Where things go next is up in the air
The big concern — and a reason why the continuity vote is a problem for Beijing — is that the number of people in Taiwan who identify as Chinese is shrinking, according to multiple polls in recent years. Fewer voters in Taiwan view China as trustworthy.
At the same time, Zhao said, many in China worry that U.S. policy toward Taiwan is shifting, and the chances of "reunification" by peaceful means are further waning as a result.
Chinese leader Xi Jinping has said "reunification" is inevitable, and that the problem cannot be passed from generation to generation.
Lai's election represents a rebuke, of sorts. It's an unprecedented third consecutive term for the DPP, which got its start in the 1980s by activists and lawyers seeking formal independence for Taiwan. The party now stands for a distinct Taiwan identity.
What's next is anybody's guess.
Beijing seems likely to continue to shun exchanges with the DPP-led government of Taiwan, according to Gabriel Wildau, an analyst at the consultancy Teneo.
"Still, by signaling the durability of the DPP's hold on the electorate, the election outcome may force mainland leaders to reconsider their policy of complete freezeout," Wildau wrote in a note. He said that may lead to "lower-profile exchanges" between the two sides.
Alternatively, things could go the opposite way, according to Ryo Hinata-Yamaguchi, a nonresident fellow at the Atlantic Council.
"Beijing could intensify its cocktail of political, military, and economic leverage against the Lai administration while courting the opposition, which will further complicate Taiwanese domestic politics and intensify tensions between Beijing and Taipei, but also destabilize the Indo-Pacific security environment," he wrote.

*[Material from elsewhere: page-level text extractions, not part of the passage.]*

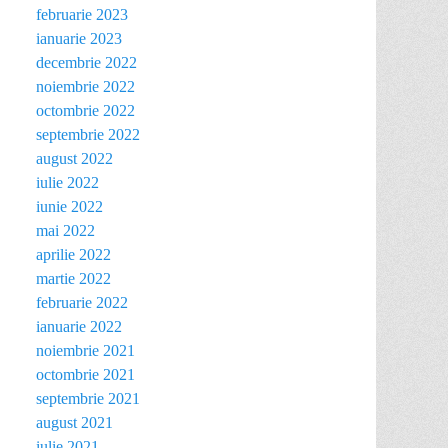
februarie 2023
ianuarie 2023
decembrie 2022
noiembrie 2022
octombrie 2022
septembrie 2022
august 2022
iulie 2022
iunie 2022
mai 2022
aprilie 2022
martie 2022
februarie 2022
ianuarie 2022
noiembrie 2021
octombrie 2021
septembrie 2021
august 2021
iulie 2021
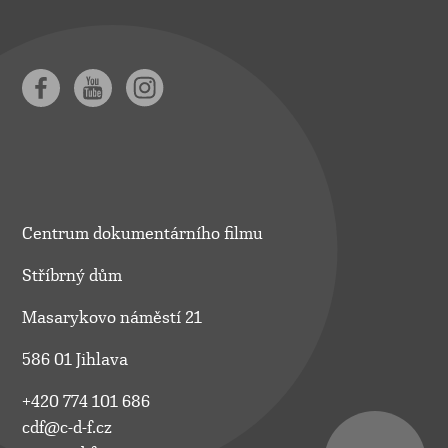
Centrum dokumentárního filmu
Stříbrný dům
Masarykovo náměstí 21
586 01 Jihlava
+420 774 101 686
cdf@c-d-f.cz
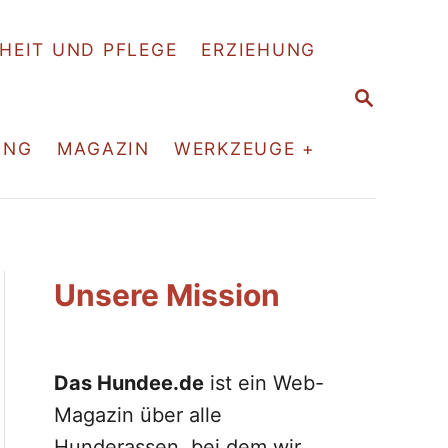
HEIT UND PFLEGE
ERZIEHUNG
S
E
A
ING
MAGAZIN
WERKZEUGE +
R
C
H
Unsere Mission
Das Hundee.de
ist ein Web-
Magazin über alle
Hunderassen, bei dem wir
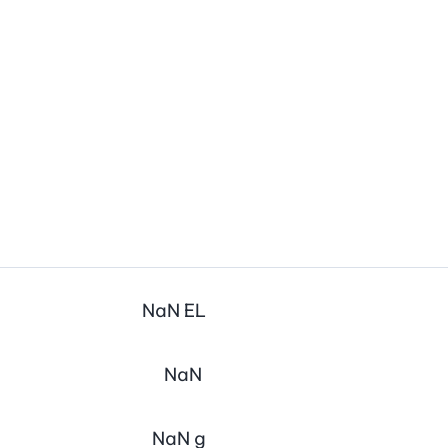
NaN
EL
NaN
NaN
g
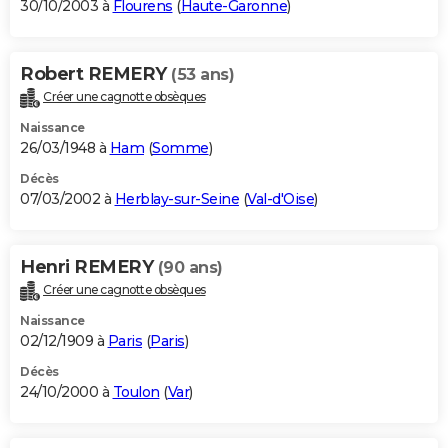
30/10/2003 à
Flourens
(
Haute-Garonne
)
Robert REMERY
(53 ans)
Créer une cagnotte obsèques
Naissance
26/03/1948 à
Ham
(
Somme
)
Décès
07/03/2002 à
Herblay-sur-Seine
(
Val-d'Oise
)
Henri REMERY
(90 ans)
Créer une cagnotte obsèques
Naissance
02/12/1909 à
Paris
(
Paris
)
Décès
24/10/2000 à
Toulon
(
Var
)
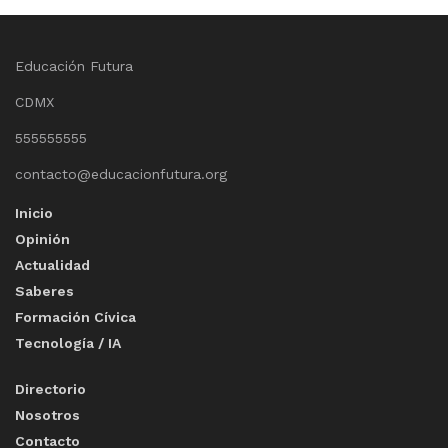
Educación Futura
CDMX
555555555
contacto@educacionfutura.org
Inicio
Opinión
Actualidad
Saberes
Formación Cívica
Tecnología / IA
Directorio
Nosotros
Contacto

The U.S. also plays a role in cross-strait dynamics
The election comes against a backdrop of friction between China and the United States, although both have been trying to lower tensions in recent months.

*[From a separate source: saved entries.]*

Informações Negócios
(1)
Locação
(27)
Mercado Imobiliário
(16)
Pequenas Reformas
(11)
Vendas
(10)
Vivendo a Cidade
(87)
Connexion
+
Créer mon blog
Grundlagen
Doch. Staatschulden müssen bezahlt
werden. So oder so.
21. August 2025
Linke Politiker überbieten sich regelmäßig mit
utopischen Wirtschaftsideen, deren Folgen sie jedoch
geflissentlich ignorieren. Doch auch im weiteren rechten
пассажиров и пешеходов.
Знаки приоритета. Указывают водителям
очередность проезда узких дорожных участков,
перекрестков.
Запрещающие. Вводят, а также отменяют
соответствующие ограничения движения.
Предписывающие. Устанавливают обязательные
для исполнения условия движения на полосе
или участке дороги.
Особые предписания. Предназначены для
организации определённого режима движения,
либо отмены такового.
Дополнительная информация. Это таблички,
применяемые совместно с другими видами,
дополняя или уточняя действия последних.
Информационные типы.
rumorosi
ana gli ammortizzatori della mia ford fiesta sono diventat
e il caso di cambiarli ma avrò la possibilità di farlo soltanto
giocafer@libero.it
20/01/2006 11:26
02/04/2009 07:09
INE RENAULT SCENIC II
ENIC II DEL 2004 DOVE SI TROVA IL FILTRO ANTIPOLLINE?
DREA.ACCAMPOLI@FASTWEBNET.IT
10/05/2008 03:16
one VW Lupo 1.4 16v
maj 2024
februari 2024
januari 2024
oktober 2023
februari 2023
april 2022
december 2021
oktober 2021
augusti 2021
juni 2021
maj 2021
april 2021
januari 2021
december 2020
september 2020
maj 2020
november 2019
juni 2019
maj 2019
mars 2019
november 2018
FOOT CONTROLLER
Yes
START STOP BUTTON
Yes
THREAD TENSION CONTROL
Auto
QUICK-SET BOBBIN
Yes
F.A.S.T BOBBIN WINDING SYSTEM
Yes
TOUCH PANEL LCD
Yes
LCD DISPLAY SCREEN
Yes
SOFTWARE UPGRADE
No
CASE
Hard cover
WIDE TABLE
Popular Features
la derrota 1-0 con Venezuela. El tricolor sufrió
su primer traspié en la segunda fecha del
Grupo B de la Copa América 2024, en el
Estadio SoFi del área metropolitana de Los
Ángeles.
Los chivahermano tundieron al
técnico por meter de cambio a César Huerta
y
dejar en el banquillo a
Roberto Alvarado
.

The Biden administration is sending a delegation of former officials to Taiwan following the election, in a move that a senior administration official earlier this past week said was standard. At the same time, the administration also pledged to maintain dialogue with Beijing.
But where U.S. policy on Taiwan heads after the U.S. presidential election in November remains a question mark. Some members of former President Donald Trump's administration, including his Secretary of State Mike Pompeo, have voiced support for non-traditional positions, like offering Taiwan formal diplomatic recognition, which could trigger a crisis.